Here are some notes:

I project the point Shapefile FIRST. This will determine the units of my results. (I was not sure about this, but I found it was true during the discussion on Monday.)

I used EUCLIDEAN_DISTANCE.

I had to check on “Generate Report” to create a graphical result, which can be accessed from “Results” window –> HTML Report File: NearestNeighbor_Results. I could save this report as PDF.
All the results are in the log/results window. It personally helps me to disable background processing and have an actual log window to obtain a text summary of the results.

Average Nearest Neighbor Summary
Observed Mean Distance: 4318.596812
Expected Mean Distance: 9383.554326
Nearest Neighbor Ratio: 0.460230
z-score: -4.732046
p-value: 0.000002

 

Unfortunately, I could not easily find a corresponding tool in SSN and STARS. I have to look into their documents.

The data I will be using for this class are water quality data that I have been collecting from 21 locations in the upper Willamette River Basin. The water quality parameters that I will use for this class are dissolved organic carbon and nitrate.

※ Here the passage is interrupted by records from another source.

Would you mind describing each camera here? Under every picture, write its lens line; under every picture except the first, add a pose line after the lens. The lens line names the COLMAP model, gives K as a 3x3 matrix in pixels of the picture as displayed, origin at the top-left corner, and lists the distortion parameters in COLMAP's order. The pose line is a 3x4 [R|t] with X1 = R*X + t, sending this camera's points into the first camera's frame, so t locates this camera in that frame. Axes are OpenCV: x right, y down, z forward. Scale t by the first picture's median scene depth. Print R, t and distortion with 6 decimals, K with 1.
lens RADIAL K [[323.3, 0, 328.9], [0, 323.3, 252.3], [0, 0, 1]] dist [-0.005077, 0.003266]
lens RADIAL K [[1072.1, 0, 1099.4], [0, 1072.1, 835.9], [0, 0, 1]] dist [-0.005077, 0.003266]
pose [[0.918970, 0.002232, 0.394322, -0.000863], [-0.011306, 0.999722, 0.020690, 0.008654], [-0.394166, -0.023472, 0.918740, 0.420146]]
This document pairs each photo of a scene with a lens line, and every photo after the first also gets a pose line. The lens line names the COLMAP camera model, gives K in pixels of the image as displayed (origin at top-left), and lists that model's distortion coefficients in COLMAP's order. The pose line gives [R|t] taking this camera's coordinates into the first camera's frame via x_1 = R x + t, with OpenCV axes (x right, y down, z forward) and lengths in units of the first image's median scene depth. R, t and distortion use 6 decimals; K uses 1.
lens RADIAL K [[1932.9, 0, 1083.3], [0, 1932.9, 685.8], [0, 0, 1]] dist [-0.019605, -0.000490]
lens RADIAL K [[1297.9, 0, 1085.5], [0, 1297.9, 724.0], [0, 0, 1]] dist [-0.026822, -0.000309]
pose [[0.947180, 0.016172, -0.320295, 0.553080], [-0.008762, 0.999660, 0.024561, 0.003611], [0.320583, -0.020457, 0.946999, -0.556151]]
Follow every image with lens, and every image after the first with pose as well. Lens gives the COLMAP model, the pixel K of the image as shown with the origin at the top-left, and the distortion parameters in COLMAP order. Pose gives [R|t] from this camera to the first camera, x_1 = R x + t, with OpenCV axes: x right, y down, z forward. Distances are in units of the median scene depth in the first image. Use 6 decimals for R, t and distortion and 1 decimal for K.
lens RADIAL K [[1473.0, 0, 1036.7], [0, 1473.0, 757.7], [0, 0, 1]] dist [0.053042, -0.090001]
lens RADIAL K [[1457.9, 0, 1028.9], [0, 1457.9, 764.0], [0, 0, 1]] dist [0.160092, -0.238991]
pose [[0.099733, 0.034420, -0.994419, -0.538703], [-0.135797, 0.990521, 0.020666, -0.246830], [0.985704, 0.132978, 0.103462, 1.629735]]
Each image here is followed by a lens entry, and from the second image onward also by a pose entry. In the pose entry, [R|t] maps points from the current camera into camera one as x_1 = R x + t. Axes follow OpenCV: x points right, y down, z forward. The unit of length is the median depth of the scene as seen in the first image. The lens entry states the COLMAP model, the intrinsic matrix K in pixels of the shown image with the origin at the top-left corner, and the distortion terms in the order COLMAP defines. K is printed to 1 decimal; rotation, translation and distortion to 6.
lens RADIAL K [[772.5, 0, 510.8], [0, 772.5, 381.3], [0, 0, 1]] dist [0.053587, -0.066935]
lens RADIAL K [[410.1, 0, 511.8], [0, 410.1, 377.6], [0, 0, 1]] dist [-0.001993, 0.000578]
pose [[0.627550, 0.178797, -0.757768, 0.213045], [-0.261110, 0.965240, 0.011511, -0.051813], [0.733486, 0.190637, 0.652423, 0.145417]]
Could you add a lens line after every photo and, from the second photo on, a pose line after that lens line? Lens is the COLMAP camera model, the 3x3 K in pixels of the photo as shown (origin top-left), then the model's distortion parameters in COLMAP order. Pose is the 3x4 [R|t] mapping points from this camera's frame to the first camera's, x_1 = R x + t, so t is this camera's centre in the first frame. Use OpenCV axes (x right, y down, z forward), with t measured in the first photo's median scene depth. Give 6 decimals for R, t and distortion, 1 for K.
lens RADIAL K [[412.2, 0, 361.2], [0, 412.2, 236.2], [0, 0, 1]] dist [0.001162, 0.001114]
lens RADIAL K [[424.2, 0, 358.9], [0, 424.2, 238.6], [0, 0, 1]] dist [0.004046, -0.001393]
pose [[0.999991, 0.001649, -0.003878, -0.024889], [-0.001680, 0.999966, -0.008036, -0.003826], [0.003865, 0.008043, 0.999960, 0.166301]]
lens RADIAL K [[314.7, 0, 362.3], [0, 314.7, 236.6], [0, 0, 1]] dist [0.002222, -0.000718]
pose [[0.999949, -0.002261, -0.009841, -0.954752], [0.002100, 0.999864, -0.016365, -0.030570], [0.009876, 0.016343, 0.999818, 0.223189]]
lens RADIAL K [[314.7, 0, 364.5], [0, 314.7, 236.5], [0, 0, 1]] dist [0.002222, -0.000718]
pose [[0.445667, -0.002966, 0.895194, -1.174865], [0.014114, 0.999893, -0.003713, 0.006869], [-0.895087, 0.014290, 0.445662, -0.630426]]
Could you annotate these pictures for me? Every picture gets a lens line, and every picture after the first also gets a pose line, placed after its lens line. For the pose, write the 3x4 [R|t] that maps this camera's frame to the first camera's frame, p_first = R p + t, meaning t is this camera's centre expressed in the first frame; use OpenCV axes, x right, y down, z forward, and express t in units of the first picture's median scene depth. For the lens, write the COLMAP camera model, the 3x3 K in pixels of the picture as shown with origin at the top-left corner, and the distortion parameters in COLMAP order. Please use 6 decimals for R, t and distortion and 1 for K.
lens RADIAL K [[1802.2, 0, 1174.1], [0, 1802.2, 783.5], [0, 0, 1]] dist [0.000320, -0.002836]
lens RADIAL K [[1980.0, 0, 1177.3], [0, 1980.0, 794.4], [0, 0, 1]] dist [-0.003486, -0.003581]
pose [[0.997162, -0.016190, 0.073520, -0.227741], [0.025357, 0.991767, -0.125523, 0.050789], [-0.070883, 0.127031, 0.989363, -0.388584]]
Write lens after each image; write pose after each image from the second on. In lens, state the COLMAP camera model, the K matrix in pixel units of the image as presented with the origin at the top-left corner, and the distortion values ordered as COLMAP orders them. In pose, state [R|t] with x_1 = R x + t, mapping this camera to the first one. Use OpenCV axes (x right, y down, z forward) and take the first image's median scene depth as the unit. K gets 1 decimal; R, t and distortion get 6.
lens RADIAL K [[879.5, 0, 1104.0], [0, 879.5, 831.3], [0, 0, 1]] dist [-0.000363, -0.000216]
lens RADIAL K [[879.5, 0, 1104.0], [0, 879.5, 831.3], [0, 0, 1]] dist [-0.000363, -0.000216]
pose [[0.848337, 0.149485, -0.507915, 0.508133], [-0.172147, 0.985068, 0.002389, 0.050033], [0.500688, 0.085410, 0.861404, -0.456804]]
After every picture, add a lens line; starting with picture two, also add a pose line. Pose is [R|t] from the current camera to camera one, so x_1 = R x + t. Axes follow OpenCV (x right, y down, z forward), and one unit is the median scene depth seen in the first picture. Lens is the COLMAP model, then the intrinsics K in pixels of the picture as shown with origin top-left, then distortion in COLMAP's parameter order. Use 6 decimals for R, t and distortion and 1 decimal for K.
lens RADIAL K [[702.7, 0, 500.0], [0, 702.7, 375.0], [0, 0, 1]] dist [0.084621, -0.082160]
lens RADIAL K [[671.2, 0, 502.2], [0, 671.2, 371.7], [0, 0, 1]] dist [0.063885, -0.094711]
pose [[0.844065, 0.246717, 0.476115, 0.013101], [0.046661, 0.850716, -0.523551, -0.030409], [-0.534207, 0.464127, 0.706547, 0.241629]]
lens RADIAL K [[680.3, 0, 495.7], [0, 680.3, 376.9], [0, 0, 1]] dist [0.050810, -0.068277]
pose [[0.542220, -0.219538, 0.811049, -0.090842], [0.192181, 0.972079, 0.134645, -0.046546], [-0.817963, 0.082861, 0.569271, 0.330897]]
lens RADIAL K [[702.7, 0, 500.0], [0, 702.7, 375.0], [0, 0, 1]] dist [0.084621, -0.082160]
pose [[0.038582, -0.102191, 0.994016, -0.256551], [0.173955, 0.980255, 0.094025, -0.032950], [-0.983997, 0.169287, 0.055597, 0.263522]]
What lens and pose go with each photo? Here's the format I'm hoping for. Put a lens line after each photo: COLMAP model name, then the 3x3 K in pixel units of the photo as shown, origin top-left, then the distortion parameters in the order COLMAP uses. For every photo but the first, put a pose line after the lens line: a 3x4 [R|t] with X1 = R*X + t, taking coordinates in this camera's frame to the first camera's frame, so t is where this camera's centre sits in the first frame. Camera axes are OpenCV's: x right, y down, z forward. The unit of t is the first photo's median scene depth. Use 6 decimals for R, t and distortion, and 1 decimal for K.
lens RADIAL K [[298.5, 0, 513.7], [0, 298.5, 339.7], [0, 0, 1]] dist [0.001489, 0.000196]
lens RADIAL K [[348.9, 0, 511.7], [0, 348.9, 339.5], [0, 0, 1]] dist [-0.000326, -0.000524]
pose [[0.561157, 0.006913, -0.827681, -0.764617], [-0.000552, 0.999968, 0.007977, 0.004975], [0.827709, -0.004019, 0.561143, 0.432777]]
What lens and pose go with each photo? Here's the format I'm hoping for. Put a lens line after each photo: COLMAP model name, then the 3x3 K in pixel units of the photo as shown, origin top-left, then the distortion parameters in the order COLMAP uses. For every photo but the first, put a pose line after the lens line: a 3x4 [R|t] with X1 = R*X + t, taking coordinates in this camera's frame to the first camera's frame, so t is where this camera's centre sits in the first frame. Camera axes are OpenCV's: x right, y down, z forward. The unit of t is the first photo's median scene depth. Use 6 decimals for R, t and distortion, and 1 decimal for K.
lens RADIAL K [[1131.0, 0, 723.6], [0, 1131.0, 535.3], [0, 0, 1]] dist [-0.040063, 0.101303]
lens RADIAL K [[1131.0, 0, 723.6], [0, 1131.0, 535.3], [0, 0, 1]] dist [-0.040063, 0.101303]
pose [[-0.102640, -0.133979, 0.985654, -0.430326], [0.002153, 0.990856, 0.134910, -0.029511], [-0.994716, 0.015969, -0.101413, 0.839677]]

I would like to learn 1) what the ArcGIS add-in toolboxes of SSN & STARS and FLoWS can do, 2) the concepts of each function offered by those toolboxes, and 3) run them on my data to answer one of my questions: are my water quality data varying spatially?

As I was exploring the Spatial Statistics Resources web-page, I quickly realized most of the spatial statistical tools offered by ESRI are not applicable to my project. My project explores spatial and temporal variations of water quality (dissolved organic carbon sources to be precise) in rivers of the Willamette River Basin. Those ESRI spatial statistical tools are not applicable to my project because 1) points are not representing actual observation points of organisms or diseases for my project but rather representing water quality sampling locations that were selected by me and 2) not only Euclidean distance but also in-stream distances, flow directions, and stream networks affect statistical significance.

I found add-in toolboxes for SSN & STARS and FLoWS that address those two issues mentioned above. These toolboxes were developed by the U.S. Forest Service (USFS). Unfortunately the currently available toolboxes are for ArcGIS 9.3, but the USFS states they are planning to publish new toolboxes for ArcGIS10 later this year.

 

http://webcache.googleusercontent.com/search?q=cache:5SIzWb38eREJ:blogs.esri.com/esri/arcgis/2013/01/29/ssn-stars-tools-for-spatial-statistical-modeling-on-stream-networks/+spatial+statistics+arcgis+water&cd=1&hl=en&ct=clnk&gl=us

 

Things I would like to accomplish by the next class period are to 1) download those two toolboxes and 2) see if they seem to work with ArcGIS10. Note, I am not planning on publishing data modified using those toolboxes developed for ArcGIS 9.3; however, these goals will help me explore what kinds of tools are available through these toolboxes and learn the concept of tools that I am interested in using.